Gates Tells Congress Funding Cuts Would Cause Crisis
By Terri Moon Cronk
American Forces Press Service
WASHINGTON, Feb. 16, 2011 – The Defense Department would face a crisis if it’s forced to continue operating under a continuing resolution or doesn’t receive the funding it needs, Defense Secretary Robert M. Gates told Congress today.
In a House Armed Services Committee budget hearing, Gates said President Barack Obama’s fiscal 2012 request for a $553 billion base budget for the Defense Department and an additional request for $117.8 billion for operations in Iraq and Afghanistan culminated a two-year effort “to reduce overhead, cull troubled and excess programs and rein in personnel and contractor costs, all for the purpose of preserving the global reach and fighting strength of America’s military at a time of fiscal stress.”
Gates noted that Congress has yet to pass the president’s fiscal 2011 Pentagon budget request, and that the Defense Department is operating under a continuing resolution. Fiscal 2011 began Oct. 1 and runs through Sept. 30.
“The president’s defense budget request for [fiscal] 2011 was $549 billion. A full-year continuing resolution would fund the department at about $526 billion,” the secretary said. “That’s a cut of $23 billion. Similarly, some of the appropriations proposals under debate in Congress contemplate reductions of $15 billion and more from what the president requested for defense in fiscal year 2011. The damage done across the force from such reductions would be magnified, as they would come halfway through the fiscal year.”
Operating under a year-long continuing resolution or substantially reduced funding would damage procurement and research programs causing delays, rising costs, no new program starts and serious disruptions in the production of high-demand assets such as unmanned aerial vehicles, Gates said, and likely would fall most heavily on operations and maintenance accounts.
“Cuts in maintenance could force parts of our aircraft fleet to be grounded and delay needed facilities improvements,” he said. “Cuts in operations would mean fewer flying hours, fewer steaming days, and cutbacks in training for home-stationed forces –- all of which directly impacts readiness. That is how you hollow out a military -– when your best people, your veterans of multiple combat deployments, become frustrated and demoralized and, as a result, begin leaving military service.”
The Defense Department must operate on a budget of at least $540 billion for fiscal 2011, Gates said, so the military can “properly carry out its mission, maintain and prepare for the future.”
But as the department operates under a continuing resolution, he added, money that would be better spent elsewhere continues to be wasted. Funding for an extra engine in the joint strike fighter is “extravagant and unnecessary, the secretary said, and taxpayers are paying $28 million a month for it under the continuing resolution.
“When the current continuing resolution expires, I will look at all available legal options to close down this program,” he said. “It would be a waste of nearly $3 billion in a time of economic distress, and the money is needed for higher-priority defense efforts.”
Noting a proposed $78 billion reduction in the defense budget’s projected growth rate over the next five years, Gates noted that Defense Department efficiencies and reforms have protected programs that support military people, readiness and modernization and have made it possible for the department to absorb lower projected budget growth.

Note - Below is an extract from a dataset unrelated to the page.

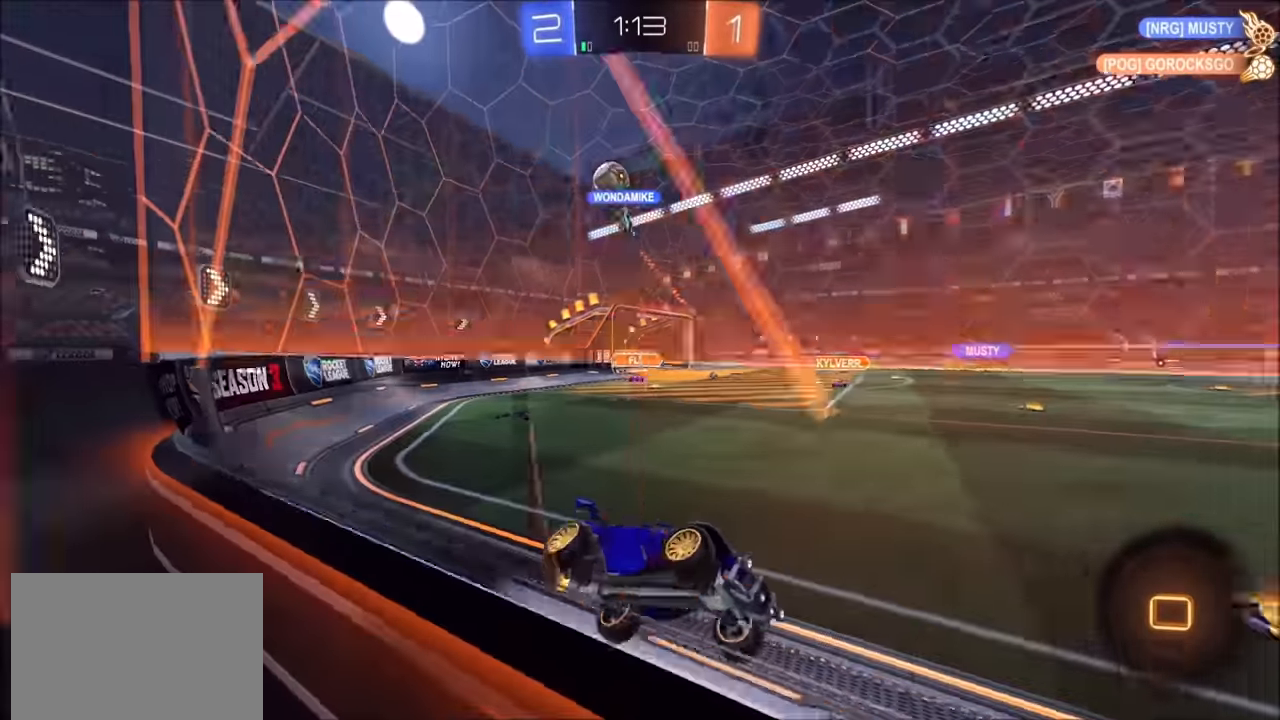
{"buttons": ["R2"], "left_stick": "center", "right_stick": "center", "events": [[84, "left_stick", "up-left"], [134, "CROSS", "down"], [200, "CROSS", "up"], [200, "L1", "down"], [200, "left_stick", "up"], [250, "CROSS", "down"], [300, "CROSS", "up"], [300, "TRIANGLE", "down"], [400, "L1", "up"], [450, "TRIANGLE", "up"], [450, "left_stick", "center"]]}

“The savings identified by the services have allowed our military to add some $70 billion toward priority needs and new capabilities,” the secretary said. “And of the $78 billion in proposed reductions to the five-year defense budget plan, about $68 billion comes from a combination of shedding excess overhead, improving business practices [and] reducing personnel costs, and from changes to economic assumptions.”
Only $10 billion of the five-year total is related to military combat capability, Gates told the panel, with 40 percent of that figure related to a restructuring of the joint strike fighter program and the rest resulting from Army and Marine Corps end-strength reduction.